__Instruction 1__: Edit the records from the line containing "genus: Scinax" through the line containing "scientific name: Columba livia", inclusive, and give only those lines. Replace "scientific name" with "species" and leave everything else unchanged.

__Text block__:
Malnutrition is not as appealing a topic as Adani or opposition unity, so news about it is buried in the inside pages. But the brief news report on the Ministry of Women and Child Development's data released last week to the Rajya Sabha showed a criminal apathy cutting across party lines towards ensuring that our future generation does not waste away. The NFHS showed an increase in malnutrition in children under 5 in all but nine of 22 states; yet 12 states had not used even half the central funds allotted to them to prevent this. Those who hadn't even used one-third were the BJP governments of Arunachal Pradesh, Ladakh and Puducherry and the Congress government of Punjab. Uttar Pradesh lags behind the already low national average on child malnutrition, anaemia in children and pregnant women, infant and child mortality, showed the NFHS but had used just over a third of the funds.

The topic of malnutrition always gets lost in statistics. But to get to its essence, one only needs to visualise the figure of the under-nourished child we see on our footpaths, and then remember just two statistics: 74 years after Independence, every third child in our country is that emaciated child. Governments know that childhood malnutrition affects long-term physical growth and mental capacity. Yet, they couldn't be bothered to use the funds available to transform the future of that child.

__Data for processing__:
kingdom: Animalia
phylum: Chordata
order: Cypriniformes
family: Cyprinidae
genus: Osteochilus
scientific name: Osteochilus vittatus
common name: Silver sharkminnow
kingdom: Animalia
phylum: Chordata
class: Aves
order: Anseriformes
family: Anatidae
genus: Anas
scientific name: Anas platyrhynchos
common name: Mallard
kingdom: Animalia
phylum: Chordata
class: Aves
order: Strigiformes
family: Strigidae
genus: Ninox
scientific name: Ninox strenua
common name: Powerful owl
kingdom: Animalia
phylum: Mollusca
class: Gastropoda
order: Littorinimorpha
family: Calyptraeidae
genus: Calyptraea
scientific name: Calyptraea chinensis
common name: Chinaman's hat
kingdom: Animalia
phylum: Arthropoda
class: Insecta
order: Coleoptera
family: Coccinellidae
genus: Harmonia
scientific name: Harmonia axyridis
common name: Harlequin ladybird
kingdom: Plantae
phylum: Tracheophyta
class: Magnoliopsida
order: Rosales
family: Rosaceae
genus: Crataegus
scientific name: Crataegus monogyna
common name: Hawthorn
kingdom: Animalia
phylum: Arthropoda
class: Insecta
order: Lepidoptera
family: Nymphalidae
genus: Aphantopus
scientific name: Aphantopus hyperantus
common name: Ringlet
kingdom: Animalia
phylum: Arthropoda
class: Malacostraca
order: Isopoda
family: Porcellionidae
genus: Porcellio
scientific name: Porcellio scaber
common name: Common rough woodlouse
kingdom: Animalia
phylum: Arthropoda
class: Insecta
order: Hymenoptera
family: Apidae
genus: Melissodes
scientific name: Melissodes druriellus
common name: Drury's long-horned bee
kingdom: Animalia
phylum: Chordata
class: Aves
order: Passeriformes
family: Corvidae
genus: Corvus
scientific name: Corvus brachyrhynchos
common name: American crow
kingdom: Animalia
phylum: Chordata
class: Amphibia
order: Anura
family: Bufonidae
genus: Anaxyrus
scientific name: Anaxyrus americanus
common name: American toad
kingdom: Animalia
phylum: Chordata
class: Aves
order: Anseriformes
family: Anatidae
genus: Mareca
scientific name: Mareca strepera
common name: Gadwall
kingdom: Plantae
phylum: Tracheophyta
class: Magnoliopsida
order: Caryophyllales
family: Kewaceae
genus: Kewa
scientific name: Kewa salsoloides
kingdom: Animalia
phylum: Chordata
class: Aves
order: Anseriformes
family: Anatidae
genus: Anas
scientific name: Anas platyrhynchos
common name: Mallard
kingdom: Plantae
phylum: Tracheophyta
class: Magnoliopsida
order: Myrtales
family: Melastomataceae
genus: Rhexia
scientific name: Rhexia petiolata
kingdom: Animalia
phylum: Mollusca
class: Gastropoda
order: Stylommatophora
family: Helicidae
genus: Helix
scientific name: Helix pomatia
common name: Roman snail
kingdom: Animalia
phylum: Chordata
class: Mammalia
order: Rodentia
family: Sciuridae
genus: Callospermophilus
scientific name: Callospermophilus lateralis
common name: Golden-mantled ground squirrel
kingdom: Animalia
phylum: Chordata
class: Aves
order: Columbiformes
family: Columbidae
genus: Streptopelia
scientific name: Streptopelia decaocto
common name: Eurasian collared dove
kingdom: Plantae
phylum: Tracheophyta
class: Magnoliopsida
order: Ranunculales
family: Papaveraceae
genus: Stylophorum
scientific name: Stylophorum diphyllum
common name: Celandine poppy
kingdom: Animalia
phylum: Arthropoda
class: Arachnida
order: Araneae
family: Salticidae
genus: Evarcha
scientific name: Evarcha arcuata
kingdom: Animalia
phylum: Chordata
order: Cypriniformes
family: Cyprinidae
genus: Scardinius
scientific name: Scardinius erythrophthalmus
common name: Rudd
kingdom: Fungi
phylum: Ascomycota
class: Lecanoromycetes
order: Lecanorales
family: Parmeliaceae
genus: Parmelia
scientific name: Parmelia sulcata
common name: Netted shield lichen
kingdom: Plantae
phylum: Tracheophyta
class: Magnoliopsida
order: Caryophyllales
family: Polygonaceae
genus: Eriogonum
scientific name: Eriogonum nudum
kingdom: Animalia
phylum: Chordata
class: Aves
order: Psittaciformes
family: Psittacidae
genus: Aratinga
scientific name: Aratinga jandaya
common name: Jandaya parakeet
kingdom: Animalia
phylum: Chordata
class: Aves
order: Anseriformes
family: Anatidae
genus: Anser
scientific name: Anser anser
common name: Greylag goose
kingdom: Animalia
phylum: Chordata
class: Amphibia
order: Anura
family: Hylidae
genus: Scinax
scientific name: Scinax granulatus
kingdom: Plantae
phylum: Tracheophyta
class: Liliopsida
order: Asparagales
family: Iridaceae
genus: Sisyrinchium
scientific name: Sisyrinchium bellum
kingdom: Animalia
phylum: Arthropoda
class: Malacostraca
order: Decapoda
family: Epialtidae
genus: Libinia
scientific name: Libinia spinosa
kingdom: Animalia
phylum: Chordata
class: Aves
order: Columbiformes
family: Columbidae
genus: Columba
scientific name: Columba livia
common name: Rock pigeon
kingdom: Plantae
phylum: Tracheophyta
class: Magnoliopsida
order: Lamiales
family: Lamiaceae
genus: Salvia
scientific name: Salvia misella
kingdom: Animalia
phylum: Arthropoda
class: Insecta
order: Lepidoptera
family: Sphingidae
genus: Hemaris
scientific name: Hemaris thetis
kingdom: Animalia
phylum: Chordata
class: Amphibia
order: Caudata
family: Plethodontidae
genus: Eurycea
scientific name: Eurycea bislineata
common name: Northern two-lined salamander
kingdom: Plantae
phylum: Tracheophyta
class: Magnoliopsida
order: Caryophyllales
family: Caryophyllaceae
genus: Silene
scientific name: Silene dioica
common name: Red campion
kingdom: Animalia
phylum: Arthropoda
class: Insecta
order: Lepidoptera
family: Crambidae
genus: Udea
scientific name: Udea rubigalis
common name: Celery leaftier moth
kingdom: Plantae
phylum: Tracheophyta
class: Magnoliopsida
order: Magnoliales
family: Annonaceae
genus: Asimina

__Instruction 2__:
Answer from the text on malnutrition:
(a) Which ministry's data was released to the Rajya Sabha?
(b) How many states had not used even half the central funds allotted to them?
(c) Seventy-four years after Independence, which child in the country is the emaciated child?

__Output 1__:
genus: Scinax
species: Scinax granulatus
kingdom: Plantae
phylum: Tracheophyta
class: Liliopsida
order: Asparagales
family: Iridaceae
genus: Sisyrinchium
species: Sisyrinchium bellum
kingdom: Animalia
phylum: Arthropoda
class: Malacostraca
order: Decapoda
family: Epialtidae
genus: Libinia
species: Libinia spinosa
kingdom: Animalia
phylum: Chordata
class: Aves
order: Columbiformes
family: Columbidae
genus: Columba
species: Columba livia

__Output 2__:
(a) The Ministry of Women and Child Development
(b) 12 states
(c) Every third child